"Life is mean," says legendary comedienne Joan Rivers during one of the more heart-touching moments of the new documentary about a year in the gal's life, and she's more correct than she knows. Her statement was in reference to a gifted but evidently forgotten NYC photographer, who is now sickly and wheelchair-bound, but who certainly brightened up a bit when Ms. Rivers stopped by to deliver a Thanksgiving turkey. "Life is mean" meant "that woman deserved better," and I think the same could hold true for Ms. Rivers -- a true trailblazer in many ways, but these days she's mainly a "B-level" star who's better known for her plastic surgeries than her impact on the world of American comedy.

This rather fine documentary reminds us that, yep, even those "old" celebrities we don't have much use for anymore are actual people. In this case, it's a very smart person who realizes that she's well past her "fame expiration date" in many ways, but remains intent on grabbing some of the spotlight, claiming a little respect, and (at 75 years old) still trying to make people laugh. Some may worry that a documentary like this will exist as little more than a brown-nosing puff piece, and that's a fair piece of skepticism, but the truth is that Joan Rivers: A Piece of Work captures many fascinating sides of its subject -- and not all of them are flattering.
Cobbled together from a year spent in and out of Rivers' personal and professional life, A Piece of Work comes from documentary stalwarts Ricki Stern and Anne Sundberg, whom festival-goers will no doubt remember from films like The Trials of Darryl Hunt and The Devil Came On Horseback, and it seems to be the work of two fans who were intent on delivering a "warts and all" breakdown of Ms. Rivers' activities. Only some true fans would even express interest in making this film, and only some bona fide documentarians could squeeze some refreshingly honest truth from a famous subject like Joan Rivers. As someone who grew up thinking Rivers was pretty freaking hilarious, I found the directors' approach warm yet very honest.

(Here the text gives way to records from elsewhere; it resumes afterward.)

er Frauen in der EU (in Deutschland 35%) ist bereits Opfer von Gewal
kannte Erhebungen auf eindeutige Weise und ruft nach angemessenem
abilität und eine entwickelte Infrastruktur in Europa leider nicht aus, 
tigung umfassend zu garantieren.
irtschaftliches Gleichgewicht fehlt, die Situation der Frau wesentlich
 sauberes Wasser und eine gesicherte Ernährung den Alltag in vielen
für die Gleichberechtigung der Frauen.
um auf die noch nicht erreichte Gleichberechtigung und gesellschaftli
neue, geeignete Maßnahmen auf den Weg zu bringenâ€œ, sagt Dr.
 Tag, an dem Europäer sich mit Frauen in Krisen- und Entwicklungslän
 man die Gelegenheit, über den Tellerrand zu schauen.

The film is more of a "one year in the life" sort of story, and not a complete biography of the comedienne, but there's still enough of a history lesson to bring the younger viewers up to speed. (Frankly, if all you know of Joan Rivers is red carpet interviews and QVC jewelry sales, then I feel bad for you.) And while the filmmakers do a fine job of reminding us how Joan got her big break, and what she did with it after that, I was a little bit disappointed that nobody thought to include mention of Rabbit Test, a 1978 farce that Ms. Rivers co-wrote and directed. The lady is certainly a trailblazer among female comedians, so I thought they'd want to mention that she actually directed a flick as well. (Still, a minor nitpick.)

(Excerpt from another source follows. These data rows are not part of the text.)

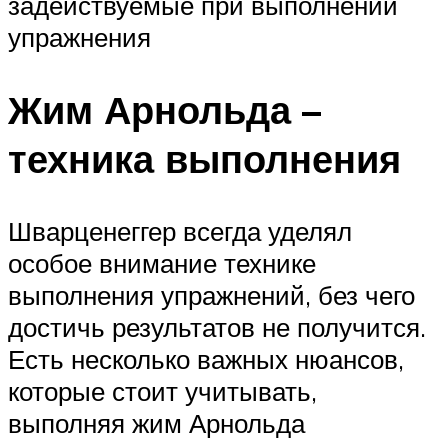
задействуемые при выполнении
упражнения
Жим Арнольда –
техника выполнения
Шварценеггер всегда уделял
особое внимание технике
выполнения упражнений, без чего
достичь результатов не получится.
Есть несколько важных нюансов,
которые стоит учитывать,
выполняя жим Арнольда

For the old-school fans, we do get some great archival footage of Rivers on "The Tonight Show," and there's a surprisingly candid anecdote about Joan's relationship with the late Johnny Carson, which went from warm friendship to ice-cold alienation once Joan was offered her own talk show on a competing network. The woman is also refreshingly honest about her husband Edgar and his 1987 suicide, her professional concerns regarding her daughter Melissa, and the ways in which Hollywood will casually toss you aside once the wrinkles start to show.

Beyond the brief history lessons, we also get to go along for the ride as Joan deals with rejections and disappointments, but also a few happy times as well. Her one-woman show never made it out of London, but a bit later she does enjoy a raunchy Comedy Central roast in her honor -- plus she's (very deservingly) invited to participate in the Kennedy Center's tribute to the late George Carlin. But the main point found within A Piece of Work is a rather sad and sobering one: that no matter who you are, no matter how famous and admired ... time will beat you down if you don't keep yourself busy.

Rivers is refreshingly candid about being an alleged "has-been," but seems sweetly insistent that she still has a lot left to offer an audience. Based on the quick wit and strong material found throughout the whole here, I'd tend to agree.